Augusto (Isidoro Tolkachir) viene colpito da un ictus, così Mia (Martina Gusmàn) ed Eugenia (Bérénice Bejo) si ritrovano insieme dopo tanto tempo nella casa di famiglia, La Quietud, con la madre Esmeralda (Graciela Borges), che ha un bel legame con la primogenita e allo stesso tempo molto combattivo con la seconda figlia.
L’arrivo di Eugenia fa comprendere quanto le sorelle siano morbosamente legate. Se non fossero consanguinee, la scena di stimolazione sessuale femminile, come quella maschile considerate tabù, sarebbe da valutarsi in modo apprezzabile. Le due hanno trascorso in passato tante estati focose dietro ai ragazzi, com’è normale per le ragazze adolescenti; il legame di sangue delle protagoniste porta il film ad allontanarsi dalla trama principale per dedicarsi a qualcosa di totalmente diverso, non affrontato con la giusta serietà.
Scopriamo una relazione incestuosa e clandestina che lega indissolubilmente Mia, Eugenia e Vincent (Edgar Ramirez), marito di quest’ultima. Nel frattempo le ferite della dittatura perseguitano Esmeralda, che riceve un comunicato urgente dal tribunale per colpa dell’oscuro e doloroso passato condiviso con il marito. Mia ed Eugenia non riescono a vivere l’una senza l’altra, la vicinanza e la passione con Vincent le avvicina perché egli rappresenta il loro porto d’incontro sicuro.
Il finale de Il segreto di una famiglia rende le conclusioni di Trapero ancor più malsane e scioccanti.
Vedere questo film durante il Pride month è una mossa di pessimo gusto verso il movimento della comunità LGBTQIA che si batte per normalizzare l’amore e le famiglie arcobaleno allontanando le accuse di malattia mentale, pedofilia ed incesto.
La trama della pellicola vorrebbe allacciarsi al dolore di una madre che ha sofferto le gesta del marito travalicando verso l’amore incestuoso, bisognoso e dipendente delle figlie, delle quali la stessa primogenita è frutto di una violenza sessuale.

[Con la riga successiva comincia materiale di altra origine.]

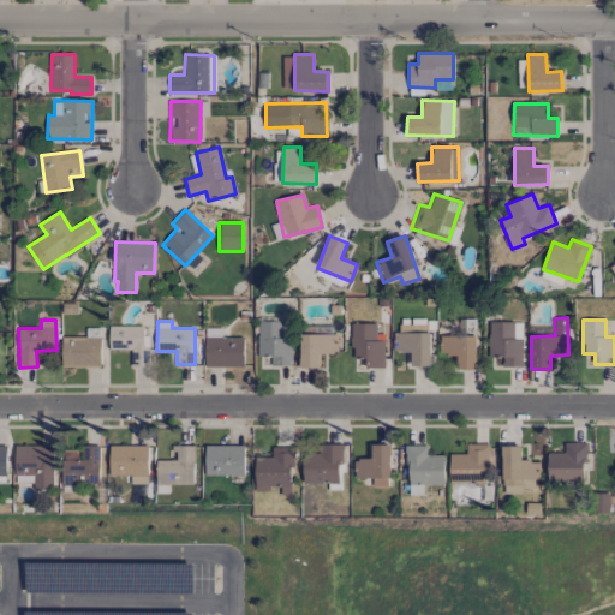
[(258,356),(272,357),(272,365),(291,366),(292,339),(284,338),(284,322),(258,321),(258,356)]
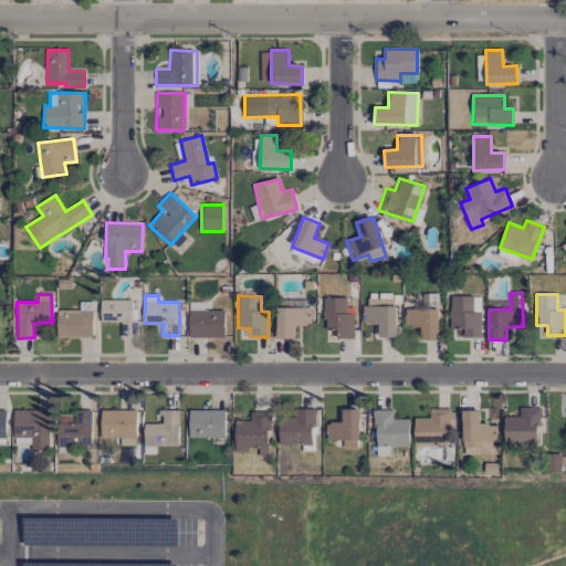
[(480,337),(481,296),(450,296),(449,328),(462,329),(462,337),(480,337)]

Le considerazioni secondo cui chi ha subito traumi del genere reagisce con bisogni morbosi ed estremi proiettandosi verso una ricerca distorta della felicità non sono costruite al meglio né gestite con le dovute precauzioni; i disturbi mentali non dovrebbero essere oggetto di leggerezza ma affrontati in modo degno e senza superficialità.
La storia narrata poteva risultare interessante per sensibilizzare l’attenzione verso le vittime di abusi e le sofferenze causate dai conflitti militari, tuttavia essa non viene normalizzata dando spazio a molto, troppo altro di diverso e malsano.